Background: Infection with human papillomavirus (HPVs) causes many cancers, which
account for about 10-20% of total human cancers. Two recently developed prophylactic vaccines
against virus infection confer strong immunogenicity to provide long-term protection. The use of
these vaccines has contributed to a substantial decrease in the rates of cervical cancer the second
most common cancer of women worldwide. However, therapeutic vaccines that can eliminate preexisting
HPV infections and treat an existing HPV-caused cancer have not been developed.
Method: In this short review, we discuss development of immunotherapy for HPV-associated cancers
and recent progresses in our understanding of the immunopathology of HPV infection.
Results: Recent research advances have shown that molecular approaches target to immunotherapy
for HPV infection-induced cancers to have the great potential and promise for developing immunotherapeutic
vaccines.

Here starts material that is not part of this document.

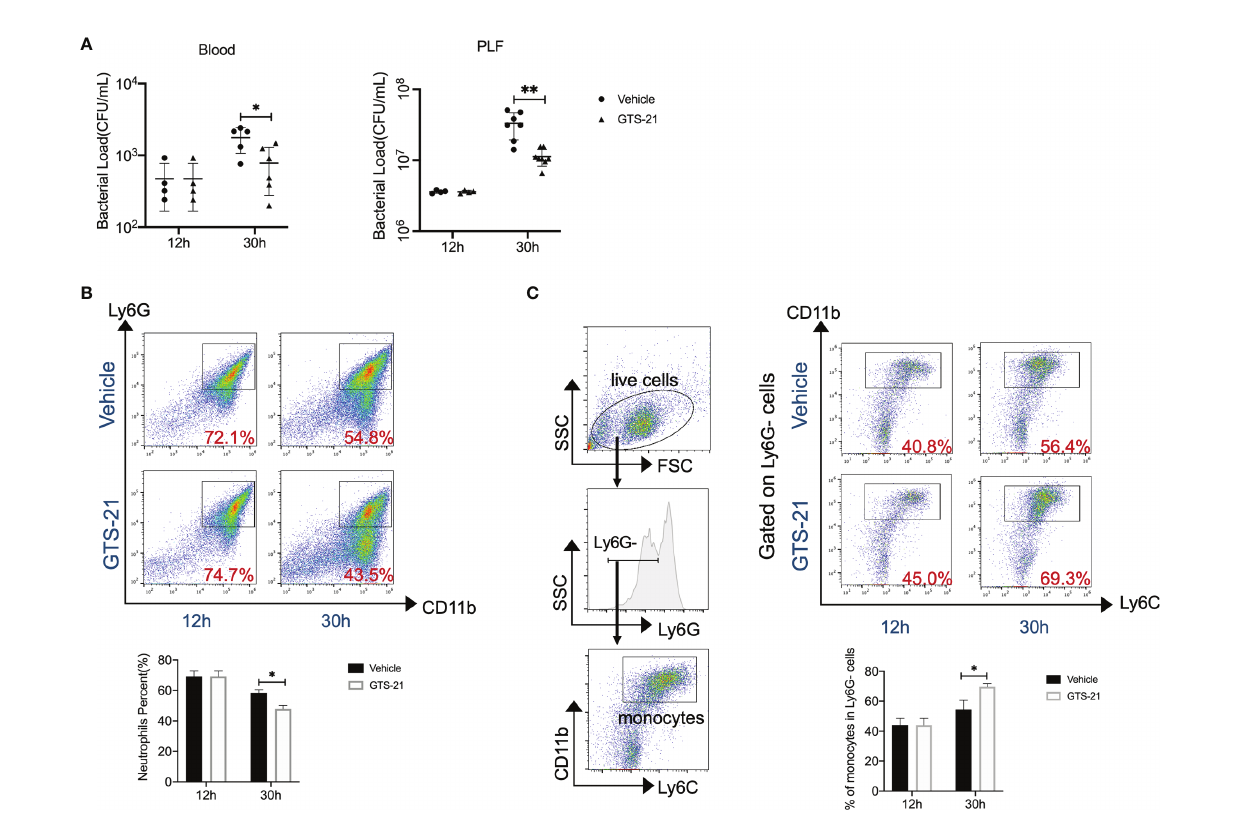
FIGURE 2 | GTS-21 treatment improves bacterial clearance and enhances monocytes ’ recruitment during CLP-induced septic peritonitis. Mice were subjected to CLP, and GTS-21 or vehicle was injected intraperitoneally 12h after CLP procedure and repeated every 12h. Then, GTS-21 or vehicle-treated mice were sacri fi ced at 12 and 30h after the CLP procedure. (A) PLF and peripheral blood were collected ( n =6~8 mice/group) and bacterial CFUs were determined. The horizontal bar represents the mean for each group. Symbols represent individual mice. (B, C) Peritoneal cells were harvested ( n =6~8 mice/group) and stained for neutrophils marker (CD11b+Ly6G+) or monocytes markers (CD11b+Ly6G-Ly6C+) respectively. Percentages of neutrophils or monocytes were measured by fl ow cytometry. Results are expressed as mean ± SEM. * p < 0.05; ** p < 0.01 for GTS-21 vs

So far, the vast majority of the immunotherapeutic vaccines that are being
tested are designed to target HPV viral genes and their proteins especially two E6 and E7 oncogenes.
Conclusion: The developing immunotherapeutic vaccines aim to boost cell-mediated immunity.
The boosted cell-mediated immunity strengthens the body’s natural defenses to fight active infection
and disease, thus to treat the existing cancers.